Keanu Reeves’ directorial debut pays homage to classic martial arts movies

Believe it or not Keanu Reeves has stepped behind the camera to direct his very own martial arts movie.

Inasmuch as that sounds like the premise to one of those fake fictional films cleverly conceived by television writers for Seinfeld ( à la Death Blow or Prognosis Negative ) it’s real — even if its title sounds equally as cooked-up as the sitcom inventions.

Man of Tai Chi tells the story of a budding student of the traditional martial art style (played by real-life choreographer Tiger Chen) who is lured by riches and reputation into an underground circuit of illegal fighting led by a diabolical mastermind (Reeves). For the actor whose first foray into martial arts was 15 years ago while filming The Matrix making the movie was a long-winding road.

“It started with Tiger” says the laid-back Reeves during a recent interview at the Toronto International Film Fest. “He and I met on The Matrix trilogy. Tiger was working with the action choreographer/director Yuen Woo-ping [who incidentally is currently directing the sequel to Crouching Tiger Hidden Dragon ] and over the course of the years we became friends.”

That friendship would lead to years of discussion about how the pair could reunite after the end of The Matrix trilogy but it wasn’t until Reeves learned Chen’s life story that he knew he had a movie to make. Influenced by the classically trained martial artist’s biography Reeves crafted a cautionary tale “about being consumed by power” and how tai chi represents a balance.

Despite the serious storyline Man of Tai Chi also goes for broke. Reeves couldn’t help but play to the genre’s exaggerated drama — especially in a nod to a few of his favourite films.

“When I was growing up there used to be Hong Kong-style kung fu movies (on one of the television channels)” says Reeves clearly getting excited discussing old cinematic kung-fu classics. “I remember a film called The Five Fingers of Death and of course Bruce Lee’s [ Enter the Dragon ] and I think there was just something about it. I mean fake fighting is fun but the beauty of [martial arts] the exotic aspect to it the dance-quality to it and co-operation even when it was violent; so there were so many elements for me that entertained.”

In a climactic battle the 49-year-old actor takes on Chen in a face-off that apparently took 10 days to shoot. For Reeves the choreography didn’t necessarily keep up with his aging body.

“I don’t have great control so sometimes I kick. I’m bad like that” Reeves says. “[Tiger] had to get kicked a lot [and] sometimes you have to use the flat part of your foot and then I’d get the heel in there [but] Tiger has something like 14 fights and so by the end of it he was [solid].”

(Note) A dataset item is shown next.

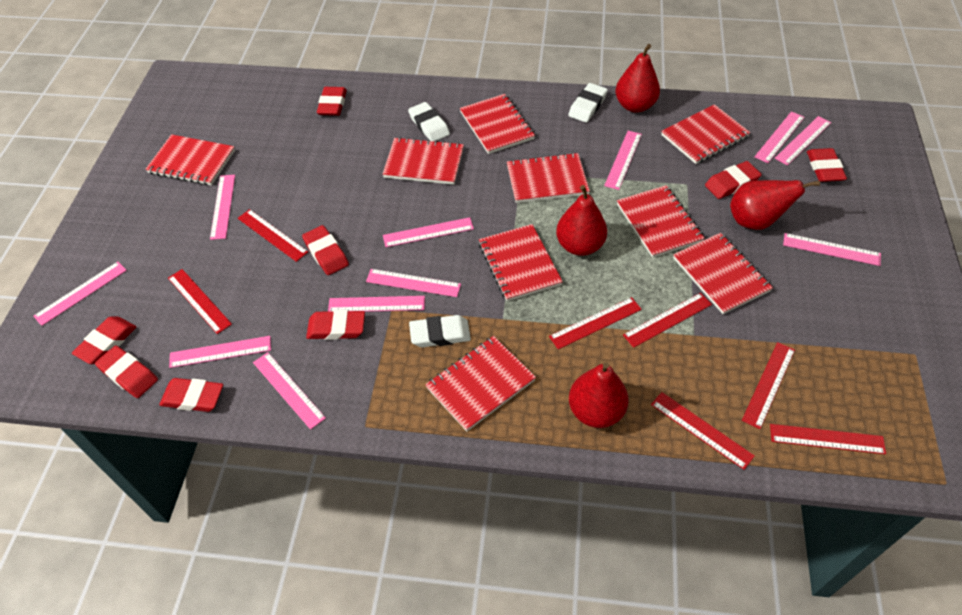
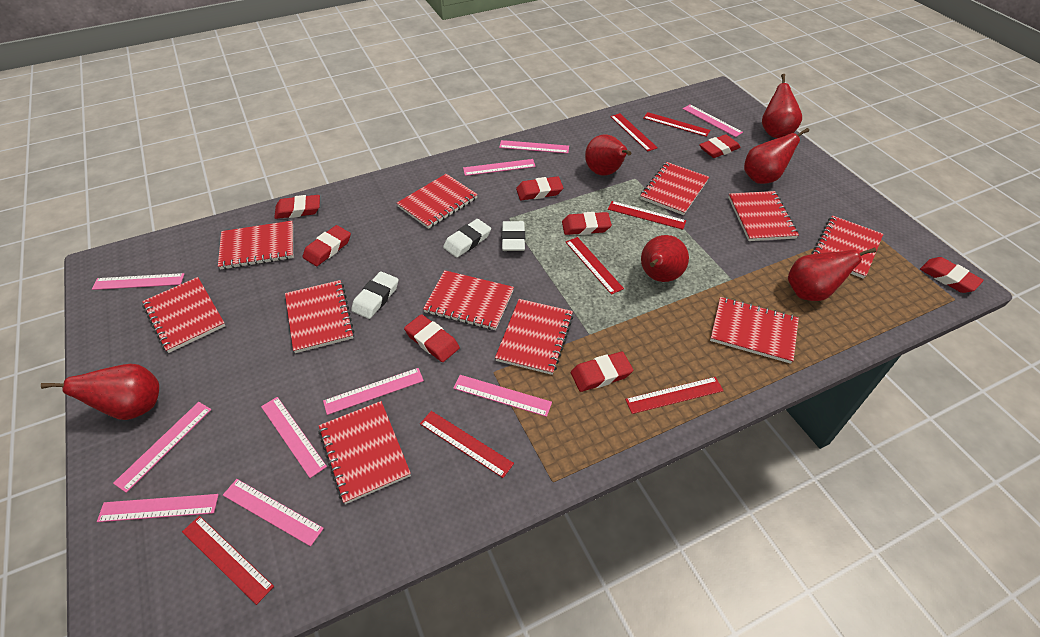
pink ruler: 11 -> 10
red notebook: 9 -> 11
red pear: 4 -> 6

Reeves took the over-the-top fight scene just as seriously as his directing role. Surprisingly the man forever known as one-half of the perpetual stoner-buddy team from Bill and Ted’s Excellent Adventure is actually an ardent student of film technology demonstrated by his involvement as producer on last year’s Side by Side — a documentary about the history of both digital and celluloid film creation.

In the case of Man of Tai Chi he even looked to one of cinema’s most respected minds for inspiration.

“I’ve worked with so many great directors and someone who really embodied to me the collaboration the aesthetic part but also the internal part — the creative aspect — was Bernardo Bertolucci” says Reeves of the acclaimed Italian director who cast the actor in 1993’s Little Buddha . “Just how he watched and how he directed was very special so I would say that was one of the biggest influences.”